» **Requirement**:
Given the records below, transcribe each of them exactly.

::: Record set :::

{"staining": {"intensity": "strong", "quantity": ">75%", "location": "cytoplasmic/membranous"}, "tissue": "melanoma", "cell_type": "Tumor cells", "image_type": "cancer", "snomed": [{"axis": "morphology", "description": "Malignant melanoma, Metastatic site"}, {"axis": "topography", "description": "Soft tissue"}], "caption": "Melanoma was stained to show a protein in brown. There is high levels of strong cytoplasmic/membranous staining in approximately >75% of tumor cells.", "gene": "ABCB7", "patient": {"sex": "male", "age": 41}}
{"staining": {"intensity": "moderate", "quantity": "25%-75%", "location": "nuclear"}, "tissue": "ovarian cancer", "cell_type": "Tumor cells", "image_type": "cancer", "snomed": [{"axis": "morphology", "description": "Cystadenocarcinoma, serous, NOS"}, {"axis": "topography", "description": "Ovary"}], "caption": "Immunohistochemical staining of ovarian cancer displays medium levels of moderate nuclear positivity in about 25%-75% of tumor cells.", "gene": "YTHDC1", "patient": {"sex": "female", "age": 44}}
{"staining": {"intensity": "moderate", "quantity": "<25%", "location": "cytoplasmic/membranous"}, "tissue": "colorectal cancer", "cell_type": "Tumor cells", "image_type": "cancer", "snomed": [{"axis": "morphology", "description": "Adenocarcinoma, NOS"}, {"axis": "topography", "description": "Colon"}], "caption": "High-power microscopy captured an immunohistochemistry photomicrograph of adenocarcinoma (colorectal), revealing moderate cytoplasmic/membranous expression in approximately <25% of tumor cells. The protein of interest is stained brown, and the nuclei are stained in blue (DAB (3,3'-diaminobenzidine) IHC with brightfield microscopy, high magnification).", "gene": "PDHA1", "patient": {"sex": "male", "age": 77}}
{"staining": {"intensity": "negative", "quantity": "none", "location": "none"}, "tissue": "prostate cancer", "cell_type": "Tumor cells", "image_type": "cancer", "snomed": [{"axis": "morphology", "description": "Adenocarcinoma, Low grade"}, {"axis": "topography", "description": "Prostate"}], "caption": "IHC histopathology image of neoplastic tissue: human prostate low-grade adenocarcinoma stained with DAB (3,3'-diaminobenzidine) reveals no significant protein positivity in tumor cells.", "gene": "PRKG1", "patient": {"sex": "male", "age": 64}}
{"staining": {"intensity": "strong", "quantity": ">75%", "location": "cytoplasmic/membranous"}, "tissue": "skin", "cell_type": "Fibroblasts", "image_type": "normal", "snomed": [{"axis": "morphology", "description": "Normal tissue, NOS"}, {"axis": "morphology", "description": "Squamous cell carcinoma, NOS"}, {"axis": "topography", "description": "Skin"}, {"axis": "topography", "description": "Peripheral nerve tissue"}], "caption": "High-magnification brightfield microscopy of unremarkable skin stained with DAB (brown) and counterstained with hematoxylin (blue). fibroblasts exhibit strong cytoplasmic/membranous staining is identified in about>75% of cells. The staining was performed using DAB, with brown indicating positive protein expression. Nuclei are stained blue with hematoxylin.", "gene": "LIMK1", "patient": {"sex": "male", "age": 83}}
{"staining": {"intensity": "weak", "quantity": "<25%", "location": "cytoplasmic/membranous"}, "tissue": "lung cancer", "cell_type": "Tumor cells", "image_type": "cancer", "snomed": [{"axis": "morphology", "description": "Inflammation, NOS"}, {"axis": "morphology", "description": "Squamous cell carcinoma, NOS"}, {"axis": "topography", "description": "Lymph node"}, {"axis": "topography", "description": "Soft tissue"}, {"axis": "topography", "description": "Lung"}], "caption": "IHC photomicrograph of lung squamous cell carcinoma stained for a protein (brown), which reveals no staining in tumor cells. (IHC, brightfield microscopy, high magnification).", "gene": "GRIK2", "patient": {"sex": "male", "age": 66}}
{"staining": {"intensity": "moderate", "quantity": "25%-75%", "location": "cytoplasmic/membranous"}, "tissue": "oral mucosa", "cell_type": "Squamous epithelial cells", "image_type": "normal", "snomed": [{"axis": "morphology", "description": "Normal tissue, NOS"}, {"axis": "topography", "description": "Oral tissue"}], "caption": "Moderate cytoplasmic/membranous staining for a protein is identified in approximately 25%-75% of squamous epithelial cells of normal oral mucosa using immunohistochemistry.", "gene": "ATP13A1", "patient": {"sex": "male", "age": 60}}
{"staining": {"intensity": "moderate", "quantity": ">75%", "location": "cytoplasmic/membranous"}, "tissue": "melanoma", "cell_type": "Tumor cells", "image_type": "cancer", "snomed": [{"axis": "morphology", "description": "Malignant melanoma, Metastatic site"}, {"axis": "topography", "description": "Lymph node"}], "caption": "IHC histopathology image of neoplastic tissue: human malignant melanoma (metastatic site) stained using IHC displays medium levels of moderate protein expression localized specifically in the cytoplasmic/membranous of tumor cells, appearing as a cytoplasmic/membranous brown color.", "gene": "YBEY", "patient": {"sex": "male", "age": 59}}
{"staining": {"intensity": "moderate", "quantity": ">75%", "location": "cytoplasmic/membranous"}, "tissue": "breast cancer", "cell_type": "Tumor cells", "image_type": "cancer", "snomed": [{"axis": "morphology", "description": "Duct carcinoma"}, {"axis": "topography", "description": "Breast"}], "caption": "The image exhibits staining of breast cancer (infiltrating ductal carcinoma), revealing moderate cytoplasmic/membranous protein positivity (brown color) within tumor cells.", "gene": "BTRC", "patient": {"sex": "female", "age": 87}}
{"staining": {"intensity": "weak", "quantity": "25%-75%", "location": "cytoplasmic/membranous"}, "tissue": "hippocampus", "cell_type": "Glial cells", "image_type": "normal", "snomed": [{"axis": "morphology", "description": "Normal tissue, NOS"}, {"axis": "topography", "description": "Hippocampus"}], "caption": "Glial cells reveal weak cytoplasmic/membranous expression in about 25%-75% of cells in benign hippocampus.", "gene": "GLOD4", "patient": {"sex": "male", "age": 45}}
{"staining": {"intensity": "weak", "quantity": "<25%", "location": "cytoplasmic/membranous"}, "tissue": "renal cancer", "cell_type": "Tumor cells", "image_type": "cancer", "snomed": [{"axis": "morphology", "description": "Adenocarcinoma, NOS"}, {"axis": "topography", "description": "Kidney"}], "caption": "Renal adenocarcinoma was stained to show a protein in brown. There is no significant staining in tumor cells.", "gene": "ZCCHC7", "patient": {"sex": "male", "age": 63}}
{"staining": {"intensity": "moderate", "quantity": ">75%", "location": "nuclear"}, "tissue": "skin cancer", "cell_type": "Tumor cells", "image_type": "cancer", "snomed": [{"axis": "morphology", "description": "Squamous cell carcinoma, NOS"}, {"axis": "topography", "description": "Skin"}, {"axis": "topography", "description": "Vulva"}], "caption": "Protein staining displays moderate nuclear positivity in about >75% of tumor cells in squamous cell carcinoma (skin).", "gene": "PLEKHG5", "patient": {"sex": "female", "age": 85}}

:::

» **Task response**:
{"staining": {"intensity": "strong", "quantity": ">75%", "location": "cytoplasmic/membranous"}, "tissue": "melanoma", "cell_type": "Tumor cells", "image_type": "cancer", "snomed": [{"axis": "morphology", "description": "Malignant melanoma, Metastatic site"}, {"axis": "topography", "description": "Soft tissue"}], "caption": "Melanoma was stained to show a protein in brown. There is high levels of strong cytoplasmic/membranous staining in approximately >75% of tumor cells.", "gene": "ABCB7", "patient": {"sex": "male", "age": 41}}
{"staining": {"intensity": "moderate", "quantity": "25%-75%", "location": "nuclear"}, "tissue": "ovarian cancer", "cell_type": "Tumor cells", "image_type": "cancer", "snomed": [{"axis": "morphology", "description": "Cystadenocarcinoma, serous, NOS"}, {"axis": "topography", "description": "Ovary"}], "caption": "Immunohistochemical staining of ovarian cancer displays medium levels of moderate nuclear positivity in about 25%-75% of tumor cells.", "gene": "YTHDC1", "patient": {"sex": "female", "age": 44}}
{"staining": {"intensity": "moderate", "quantity": "<25%", "location": "cytoplasmic/membranous"}, "tissue": "colorectal cancer", "cell_type": "Tumor cells", "image_type": "cancer", "snomed": [{"axis": "morphology", "description": "Adenocarcinoma, NOS"}, {"axis": "topography", "description": "Colon"}], "caption": "High-power microscopy captured an immunohistochemistry photomicrograph of adenocarcinoma (colorectal), revealing moderate cytoplasmic/membranous expression in approximately <25% of tumor cells. The protein of interest is stained brown, and the nuclei are stained in blue (DAB (3,3'-diaminobenzidine) IHC with brightfield microscopy, high magnification).", "gene": "PDHA1", "patient": {"sex": "male", "age": 77}}
{"staining": {"intensity": "negative", "quantity": "none", "location": "none"}, "tissue": "prostate cancer", "cell_type": "Tumor cells", "image_type": "cancer", "snomed": [{"axis": "morphology", "description": "Adenocarcinoma, Low grade"}, {"axis": "topography", "description": "Prostate"}], "caption": "IHC histopathology image of neoplastic tissue: human prostate low-grade adenocarcinoma stained with DAB (3,3'-diaminobenzidine) reveals no significant protein positivity in tumor cells.", "gene": "PRKG1", "patient": {"sex": "male", "age": 64}}
{"staining": {"intensity": "strong", "quantity": ">75%", "location": "cytoplasmic/membranous"}, "tissue": "skin", "cell_type": "Fibroblasts", "image_type": "normal", "snomed": [{"axis": "morphology", "description": "Normal tissue, NOS"}, {"axis": "morphology", "description": "Squamous cell carcinoma, NOS"}, {"axis": "topography", "description": "Skin"}, {"axis": "topography", "description": "Peripheral nerve tissue"}], "caption": "High-magnification brightfield microscopy of unremarkable skin stained with DAB (brown) and counterstained with hematoxylin (blue). fibroblasts exhibit strong cytoplasmic/membranous staining is identified in about>75% of cells. The staining was performed using DAB, with brown indicating positive protein expression. Nuclei are stained blue with hematoxylin.", "gene": "LIMK1", "patient": {"sex": "male", "age": 83}}
{"staining": {"intensity": "weak", "quantity": "<25%", "location": "cytoplasmic/membranous"}, "tissue": "lung cancer", "cell_type": "Tumor cells", "image_type": "cancer", "snomed": [{"axis": "morphology", "description": "Inflammation, NOS"}, {"axis": "morphology", "description": "Squamous cell carcinoma, NOS"}, {"axis": "topography", "description": "Lymph node"}, {"axis": "topography", "description": "Soft tissue"}, {"axis": "topography", "description": "Lung"}], "caption": "IHC photomicrograph of lung squamous cell carcinoma stained for a protein (brown), which reveals no staining in tumor cells. (IHC, brightfield microscopy, high magnification).", "gene": "GRIK2", "patient": {"sex": "male", "age": 66}}
{"staining": {"intensity": "moderate", "quantity": "25%-75%", "location": "cytoplasmic/membranous"}, "tissue": "oral mucosa", "cell_type": "Squamous epithelial cells", "image_type": "normal", "snomed": [{"axis": "morphology", "description": "Normal tissue, NOS"}, {"axis": "topography", "description": "Oral tissue"}], "caption": "Moderate cytoplasmic/membranous staining for a protein is identified in approximately 25%-75% of squamous epithelial cells of normal oral mucosa using immunohistochemistry.", "gene": "ATP13A1", "patient": {"sex": "male", "age": 60}}
{"staining": {"intensity": "moderate", "quantity": ">75%", "location": "cytoplasmic/membranous"}, "tissue": "melanoma", "cell_type": "Tumor cells", "image_type": "cancer", "snomed": [{"axis": "morphology", "description": "Malignant melanoma, Metastatic site"}, {"axis": "topography", "description": "Lymph node"}], "caption": "IHC histopathology image of neoplastic tissue: human malignant melanoma (metastatic site) stained using IHC displays medium levels of moderate protein expression localized specifically in the cytoplasmic/membranous of tumor cells, appearing as a cytoplasmic/membranous brown color.", "gene": "YBEY", "patient": {"sex": "male", "age": 59}}
{"staining": {"intensity": "moderate", "quantity": ">75%", "location": "cytoplasmic/membranous"}, "tissue": "breast cancer", "cell_type": "Tumor cells", "image_type": "cancer", "snomed": [{"axis": "morphology", "description": "Duct carcinoma"}, {"axis": "topography", "description": "Breast"}], "caption": "The image exhibits staining of breast cancer (infiltrating ductal carcinoma), revealing moderate cytoplasmic/membranous protein positivity (brown color) within tumor cells.", "gene": "BTRC", "patient": {"sex": "female", "age": 87}}
{"staining": {"intensity": "weak", "quantity": "25%-75%", "location": "cytoplasmic/membranous"}, "tissue": "hippocampus", "cell_type": "Glial cells", "image_type": "normal", "snomed": [{"axis": "morphology", "description": "Normal tissue, NOS"}, {"axis": "topography", "description": "Hippocampus"}], "caption": "Glial cells reveal weak cytoplasmic/membranous expression in about 25%-75% of cells in benign hippocampus.", "gene": "GLOD4", "patient": {"sex": "male", "age": 45}}
{"staining": {"intensity": "weak", "quantity": "<25%", "location": "cytoplasmic/membranous"}, "tissue": "renal cancer", "cell_type": "Tumor cells", "image_type": "cancer", "snomed": [{"axis": "morphology", "description": "Adenocarcinoma, NOS"}, {"axis": "topography", "description": "Kidney"}], "caption": "Renal adenocarcinoma was stained to show a protein in brown. There is no significant staining in tumor cells.", "gene": "ZCCHC7", "patient": {"sex": "male", "age": 63}}
{"staining": {"intensity": "moderate", "quantity": ">75%", "location": "nuclear"}, "tissue": "skin cancer", "cell_type": "Tumor cells", "image_type": "cancer", "snomed": [{"axis": "morphology", "description": "Squamous cell carcinoma, NOS"}, {"axis": "topography", "description": "Skin"}, {"axis": "topography", "description": "Vulva"}], "caption": "Protein staining displays moderate nuclear positivity in about >75% of tumor cells in squamous cell carcinoma (skin).", "gene": "PLEKHG5", "patient": {"sex": "female", "age": 85}}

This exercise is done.